▸ WHAT THIS TASK INVOLVES
Without any images, output the records below verbatim.

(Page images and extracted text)
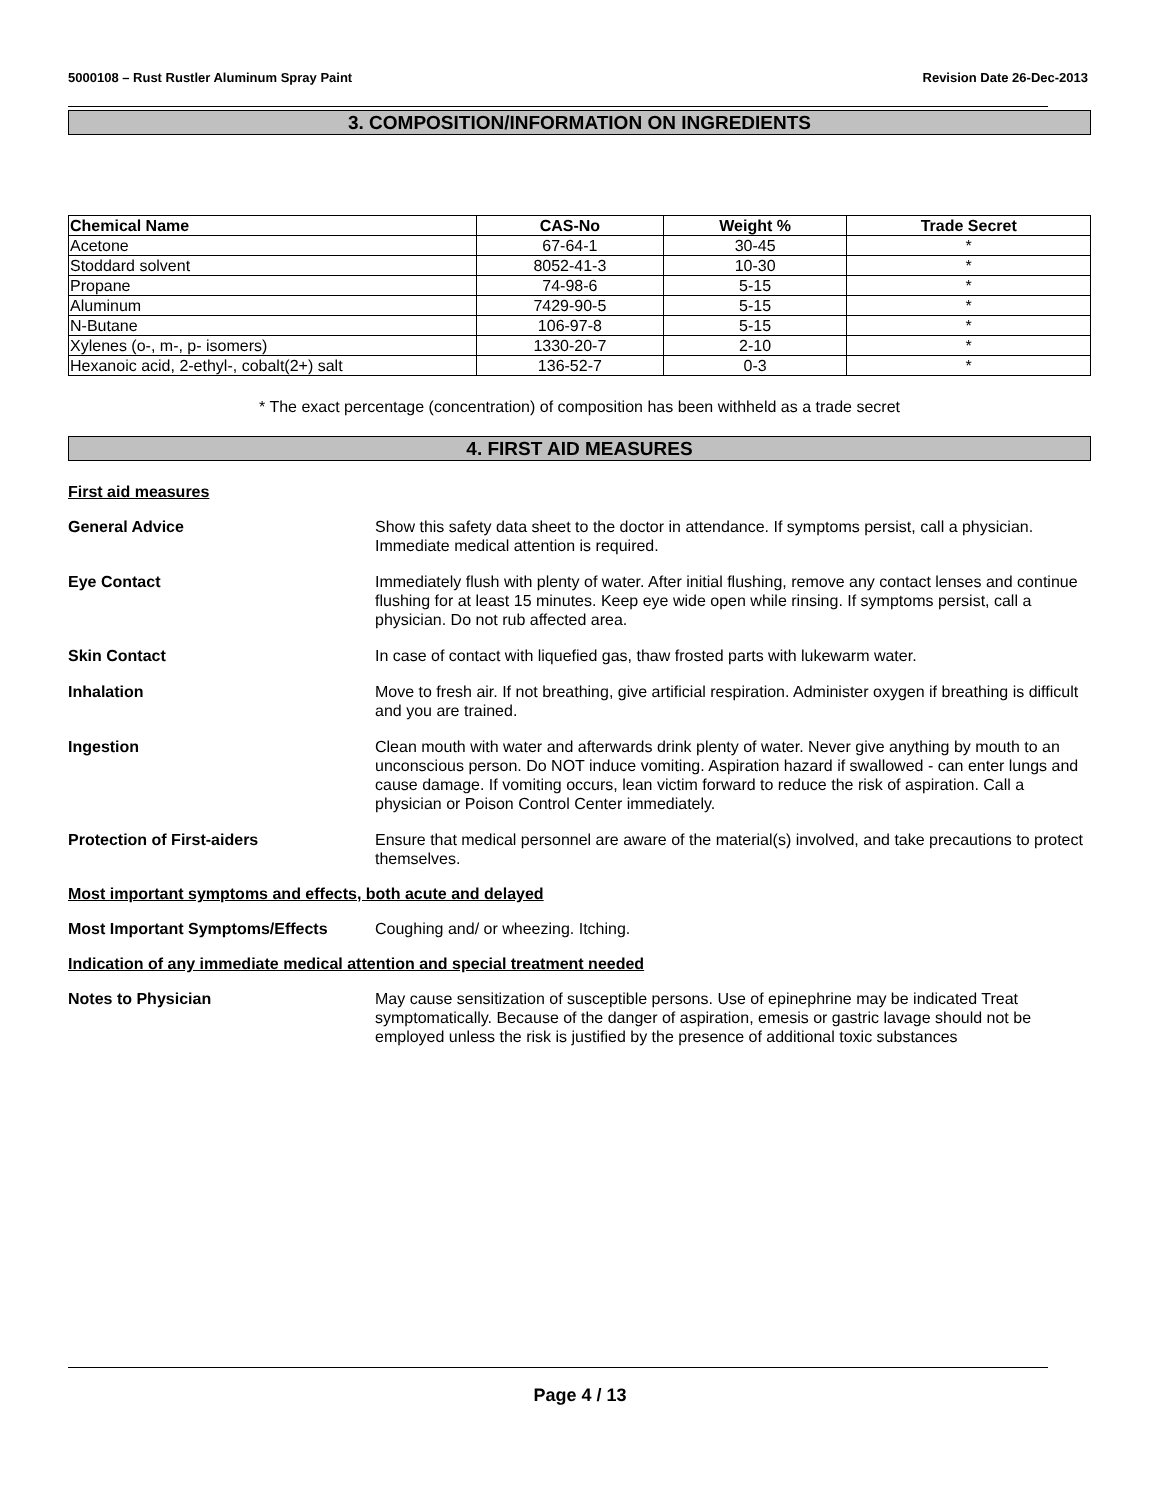5000108 – Rust Rustler Aluminum Spray Paint Revision Date 26-Dec-2013
3. COMPOSITION/INFORMATION ON INGREDIENTS
| Chemical Name | CAS-No | Weight % | Trade Secret |
| --- | --- | --- | --- |
| Acetone | 67-64-1 | 30-45 | * |
| Stoddard solvent | 8052-41-3 | 10-30 | * |
| Propane | 74-98-6 | 5-15 | * |
| Aluminum | 7429-90-5 | 5-15 | * |
| N-Butane | 106-97-8 | 5-15 | * |
| Xylenes (o-, m-, p- isomers) | 1330-20-7 | 2-10 | * |
| Hexanoic acid, 2-ethyl-, cobalt(2+) salt | 136-52-7 | 0-3 | * |
* The exact percentage (concentration) of composition has been withheld as a trade secret
4. FIRST AID MEASURES
First aid measures
General Advice Show this safety data sheet to the doctor in attendance. If symptoms persist, call a physician. Immediate medical attention is required.
Eye Contact Immediately flush with plenty of water. After initial flushing, remove any contact lenses and continue flushing for at least 15 minutes. Keep eye wide open while rinsing. If symptoms persist, call a physician. Do not rub affected area.
Skin Contact In case of contact with liquefied gas, thaw frosted parts with lukewarm water.
Inhalation Move to fresh air. If not breathing, give artificial respiration. Administer oxygen if breathing is difficult and you are trained.
Ingestion Clean mouth with water and afterwards drink plenty of water. Never give anything by mouth to an unconscious person. Do NOT induce vomiting. Aspiration hazard if swallowed - can enter lungs and cause damage. If vomiting occurs, lean victim forward to reduce the risk of aspiration. Call a physician or Poison Control Center immediately.
Protection of First-aiders Ensure that medical personnel are aware of the material(s) involved, and take precautions to protect themselves.
Most important symptoms and effects, both acute and delayed
Most Important Symptoms/Effects Coughing and/ or wheezing. Itching.
Indication of any immediate medical attention and special treatment needed
Notes to Physician May cause sensitization of susceptible persons. Use of epinephrine may be indicated Treat symptomatically. Because of the danger of aspiration, emesis or gastric lavage should not be employed unless the risk is justified by the presence of additional toxic substances
Page 4 / 13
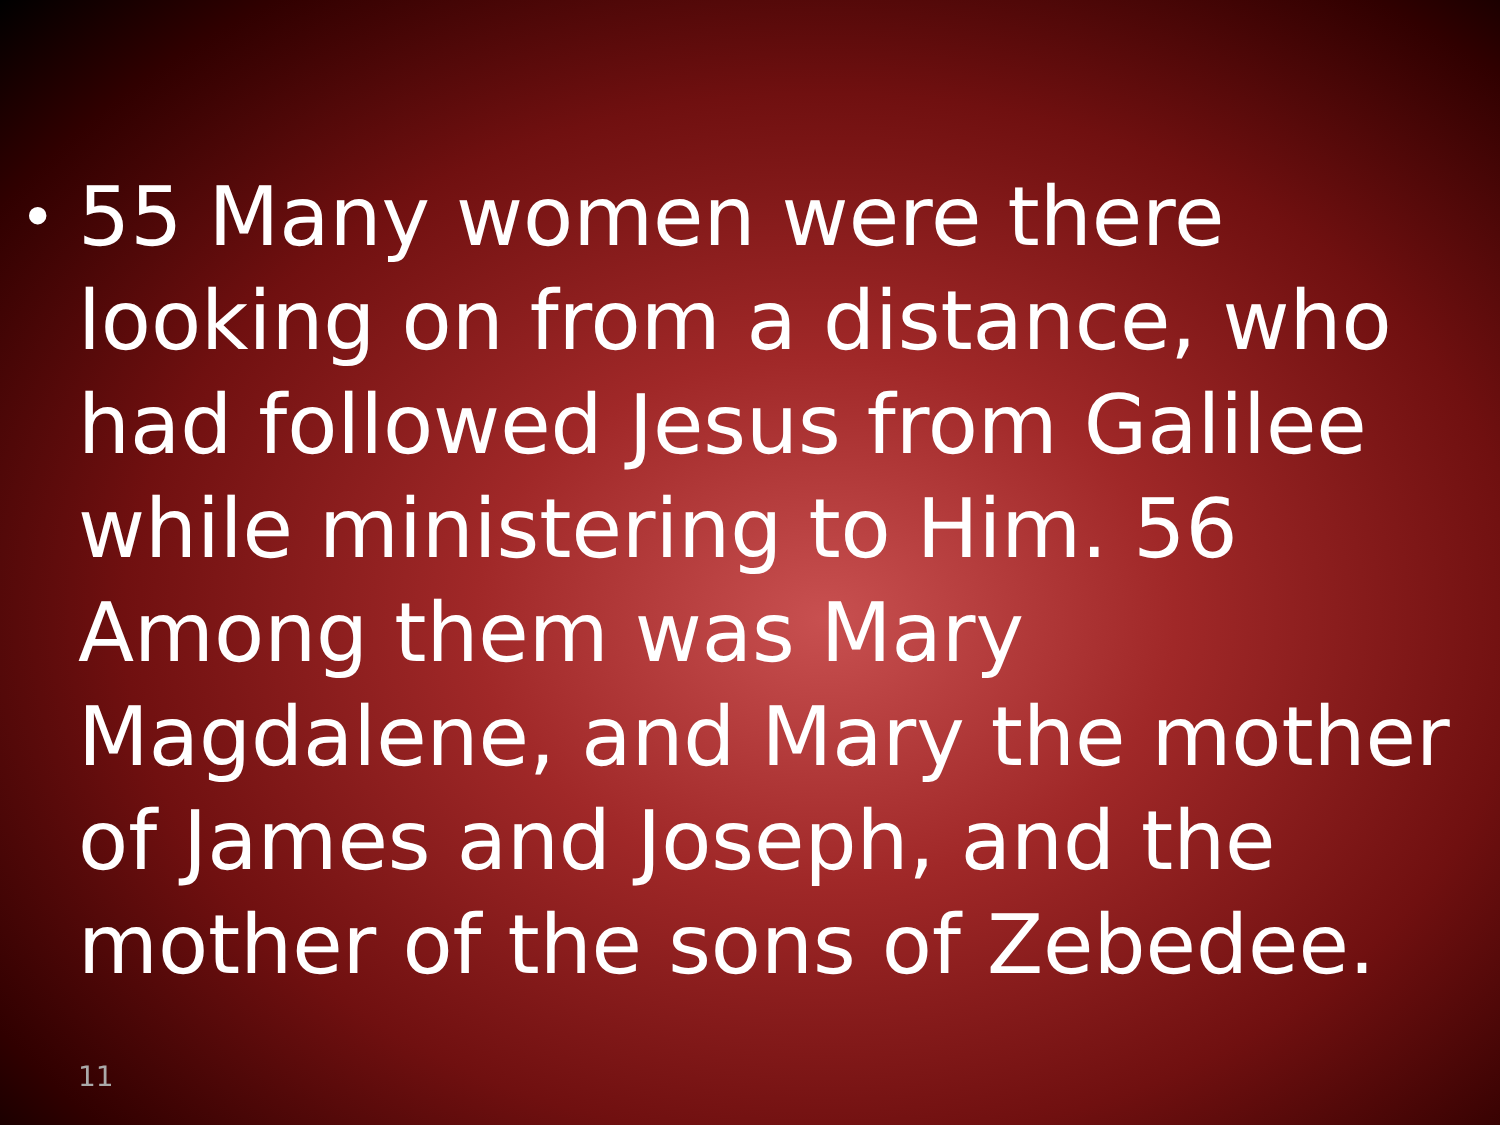•
55 Many women were there looking on from a distance, who had followed Jesus from Galilee while ministering to Him. 56 Among them was Mary Magdalene, and Mary the mother of James and Joseph, and the mother of the sons of Zebedee.
11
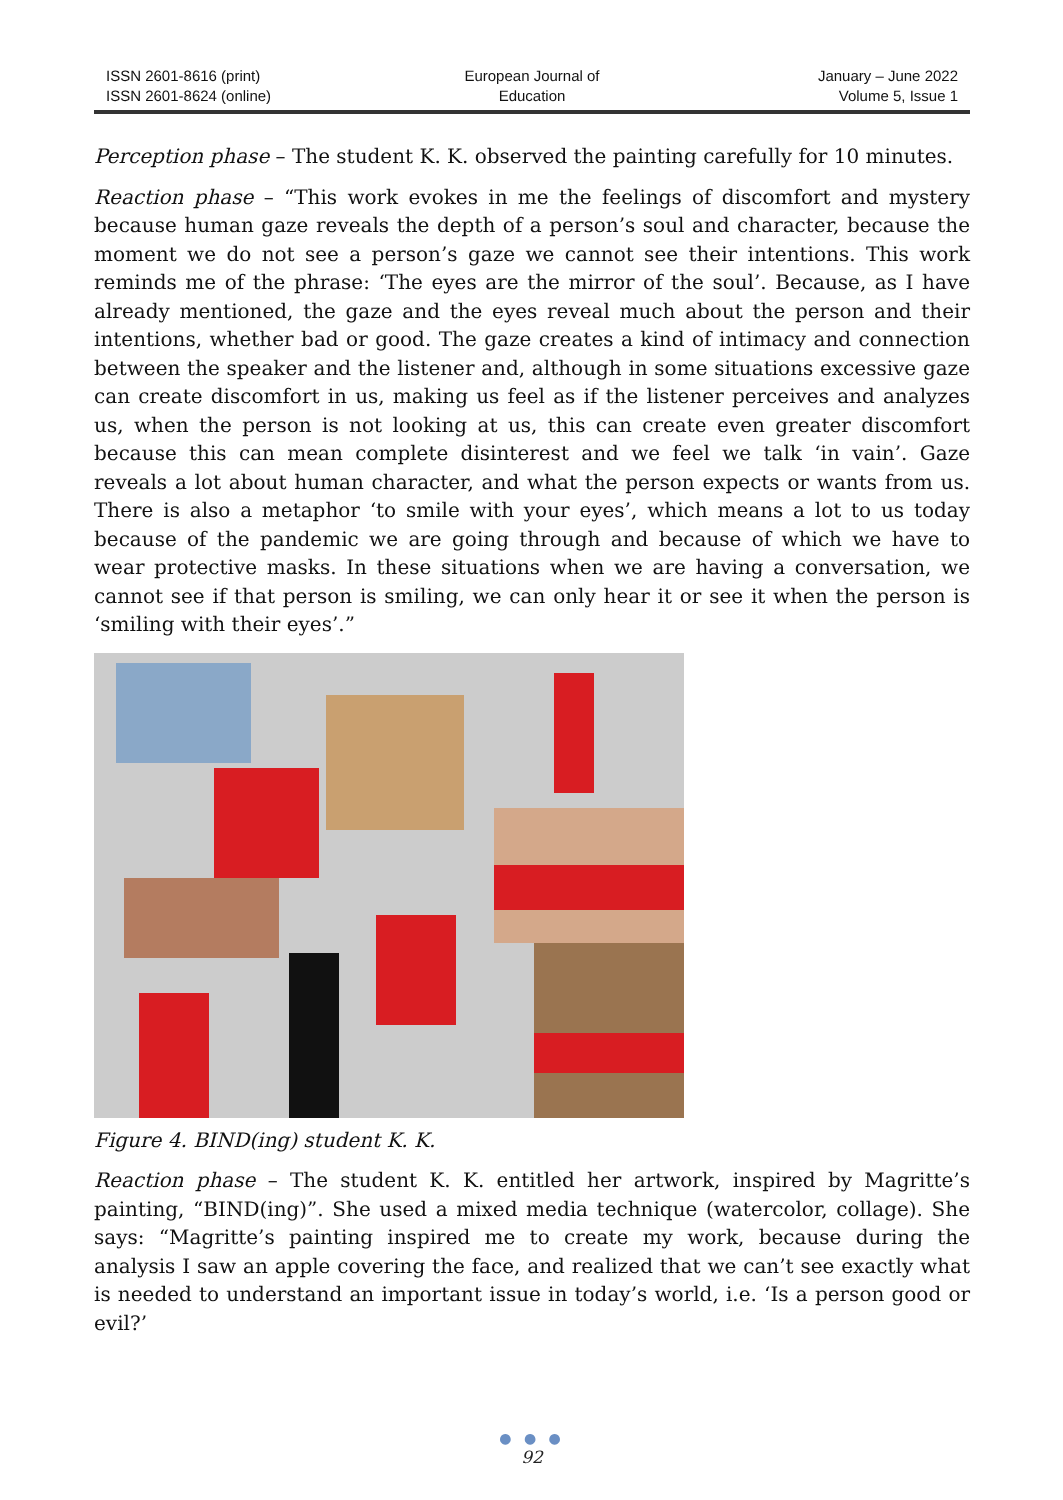ISSN 2601-8616 (print)
ISSN 2601-8624 (online)
European Journal of
Education
January – June 2022
Volume 5, Issue 1
Perception phase – The student K. K. observed the painting carefully for 10 minutes.
Reaction phase – “This work evokes in me the feelings of discomfort and mystery because human gaze reveals the depth of a person’s soul and character, because the moment we do not see a person’s gaze we cannot see their intentions. This work reminds me of the phrase: ‘The eyes are the mirror of the soul’. Because, as I have already mentioned, the gaze and the eyes reveal much about the person and their intentions, whether bad or good. The gaze creates a kind of intimacy and connection between the speaker and the listener and, although in some situations excessive gaze can create discomfort in us, making us feel as if the listener perceives and analyzes us, when the person is not looking at us, this can create even greater discomfort because this can mean complete disinterest and we feel we talk ‘in vain’. Gaze reveals a lot about human character, and what the person expects or wants from us. There is also a metaphor ‘to smile with your eyes’, which means a lot to us today because of the pandemic we are going through and because of which we have to wear protective masks. In these situations when we are having a conversation, we cannot see if that person is smiling, we can only hear it or see it when the person is ‘smiling with their eyes’.”
Figure 4. BIND(ing) student K. K.
Reaction phase – The student K. K. entitled her artwork, inspired by Magritte’s painting, “BIND(ing)”. She used a mixed media technique (watercolor, collage). She says: “Magritte’s painting inspired me to create my work, because during the analysis I saw an apple covering the face, and realized that we can’t see exactly what is needed to understand an important issue in today’s world, i.e. ‘Is a person good or evil?’
● ● ●
92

▸ SOLVED PROBLEM
5000108 – Rust Rustler Aluminum Spray Paint Revision Date 26-Dec-2013
3. COMPOSITION/INFORMATION ON INGREDIENTS
| Chemical Name | CAS-No | Weight % | Trade Secret |
| --- | --- | --- | --- |
| Acetone | 67-64-1 | 30-45 | * |
| Stoddard solvent | 8052-41-3 | 10-30 | * |
| Propane | 74-98-6 | 5-15 | * |
| Aluminum | 7429-90-5 | 5-15 | * |
| N-Butane | 106-97-8 | 5-15 | * |
| Xylenes (o-, m-, p- isomers) | 1330-20-7 | 2-10 | * |
| Hexanoic acid, 2-ethyl-, cobalt(2+) salt | 136-52-7 | 0-3 | * |
* The exact percentage (concentration) of composition has been withheld as a trade secret
4. FIRST AID MEASURES
First aid measures
General Advice Show this safety data sheet to the doctor in attendance. If symptoms persist, call a physician. Immediate medical attention is required.
Eye Contact Immediately flush with plenty of water. After initial flushing, remove any contact lenses and continue flushing for at least 15 minutes. Keep eye wide open while rinsing. If symptoms persist, call a physician. Do not rub affected area.
Skin Contact In case of contact with liquefied gas, thaw frosted parts with lukewarm water.
Inhalation Move to fresh air. If not breathing, give artificial respiration. Administer oxygen if breathing is difficult and you are trained.
Ingestion Clean mouth with water and afterwards drink plenty of water. Never give anything by mouth to an unconscious person. Do NOT induce vomiting. Aspiration hazard if swallowed - can enter lungs and cause damage. If vomiting occurs, lean victim forward to reduce the risk of aspiration. Call a physician or Poison Control Center immediately.
Protection of First-aiders Ensure that medical personnel are aware of the material(s) involved, and take precautions to protect themselves.
Most important symptoms and effects, both acute and delayed
Most Important Symptoms/Effects Coughing and/ or wheezing. Itching.
Indication of any immediate medical attention and special treatment needed
Notes to Physician May cause sensitization of susceptible persons. Use of epinephrine may be indicated Treat symptomatically. Because of the danger of aspiration, emesis or gastric lavage should not be employed unless the risk is justified by the presence of additional toxic substances
Page 4 / 13
•
55 Many women were there looking on from a distance, who had followed Jesus from Galilee while ministering to Him. 56 Among them was Mary Magdalene, and Mary the mother of James and Joseph, and the mother of the sons of Zebedee.
11
ISSN 2601-8616 (print)
ISSN 2601-8624 (online)
European Journal of
Education
January – June 2022
Volume 5, Issue 1
Perception phase – The student K. K. observed the painting carefully for 10 minutes.
Reaction phase – “This work evokes in me the feelings of discomfort and mystery because human gaze reveals the depth of a person’s soul and character, because the moment we do not see a person’s gaze we cannot see their intentions. This work reminds me of the phrase: ‘The eyes are the mirror of the soul’. Because, as I have already mentioned, the gaze and the eyes reveal much about the person and their intentions, whether bad or good. The gaze creates a kind of intimacy and connection between the speaker and the listener and, although in some situations excessive gaze can create discomfort in us, making us feel as if the listener perceives and analyzes us, when the person is not looking at us, this can create even greater discomfort because this can mean complete disinterest and we feel we talk ‘in vain’. Gaze reveals a lot about human character, and what the person expects or wants from us. There is also a metaphor ‘to smile with your eyes’, which means a lot to us today because of the pandemic we are going through and because of which we have to wear protective masks. In these situations when we are having a conversation, we cannot see if that person is smiling, we can only hear it or see it when the person is ‘smiling with their eyes’.”
Figure 4. BIND(ing) student K. K.
Reaction phase – The student K. K. entitled her artwork, inspired by Magritte’s painting, “BIND(ing)”. She used a mixed media technique (watercolor, collage). She says: “Magritte’s painting inspired me to create my work, because during the analysis I saw an apple covering the face, and realized that we can’t see exactly what is needed to understand an important issue in today’s world, i.e. ‘Is a person good or evil?’
● ● ●
92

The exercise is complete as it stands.